## [Goal of the exercise]
For each line below with the word "sniffing", write out a copy.

## [Itemized modification records]
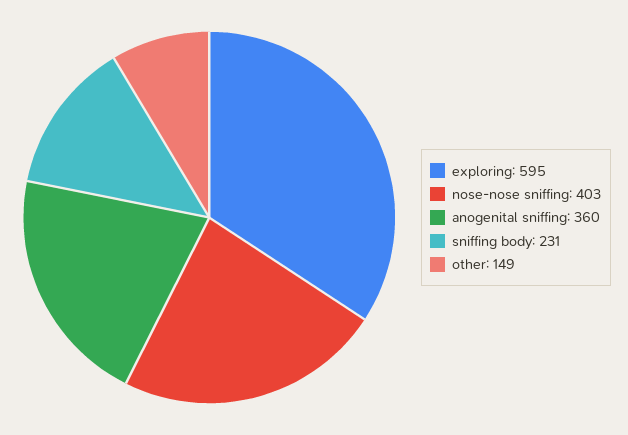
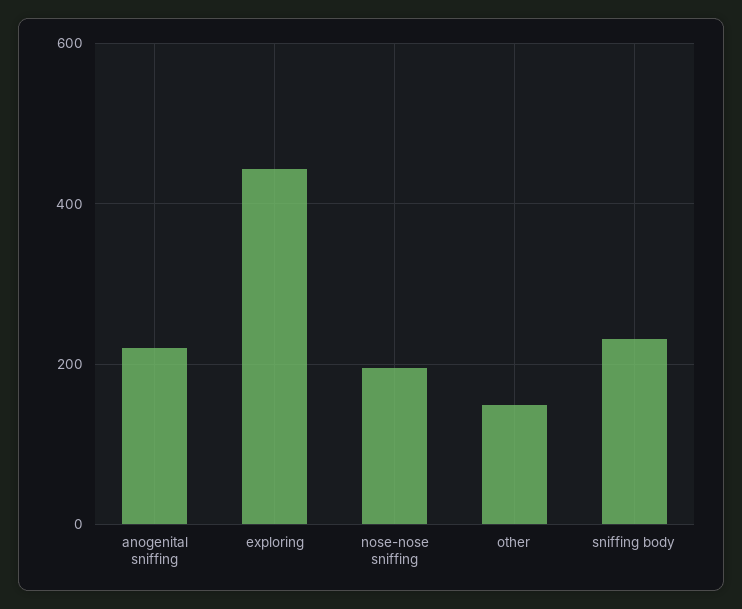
  {
-   "exploring": 595,
+   "exploring": 440,
-   "nose-nose sniffing": 403,
+   "nose-nose sniffing": 200,
-   "anogenital sniffing": 360,
+   "anogenital sniffing": 220,
    "sniffing body": 231,
    "other": 149
  }

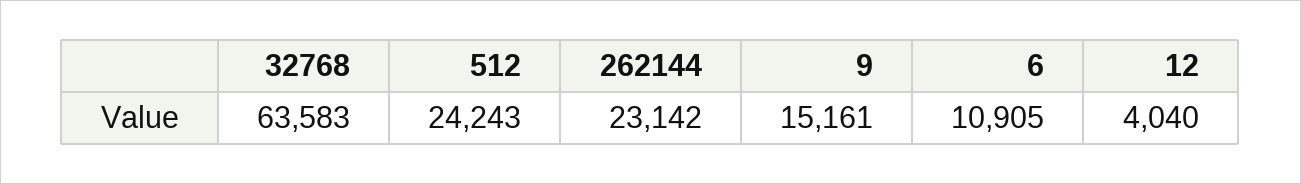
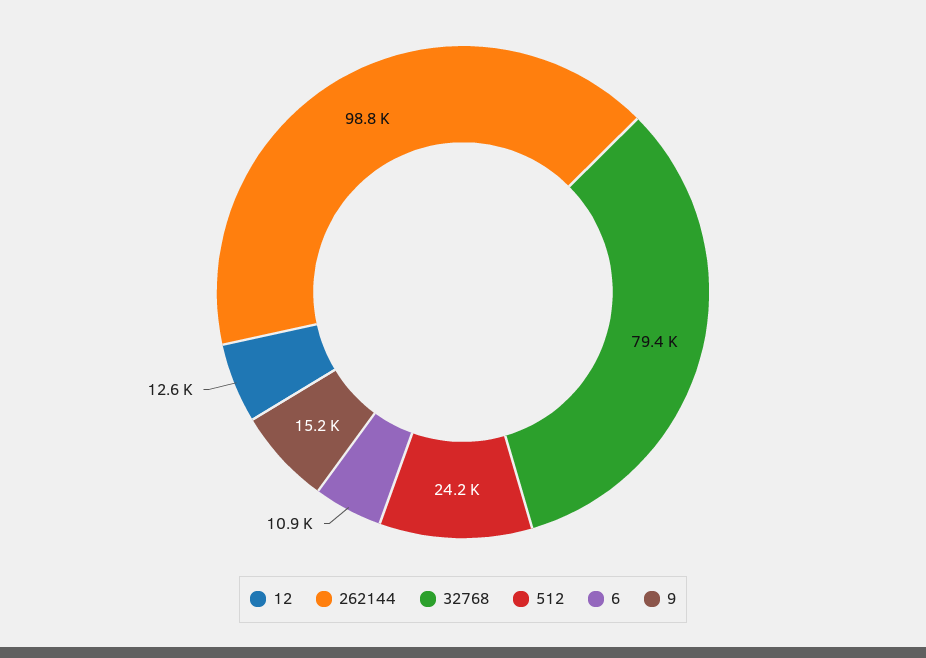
  {
-   "32768": 63583,
+   "32768": 79400,
    "512": 24243,
-   "262144": 23142,
+   "262144": 98800,
    "9": 15161,
    "6": 10905,
-   "12": 4040
+   "12": 12600
  }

## [Response for this exercise]
-   "nose-nose sniffing": 403,
+   "nose-nose sniffing": 200,
-   "anogenital sniffing": 360,
+   "anogenital sniffing": 220,
    "sniffing body": 231,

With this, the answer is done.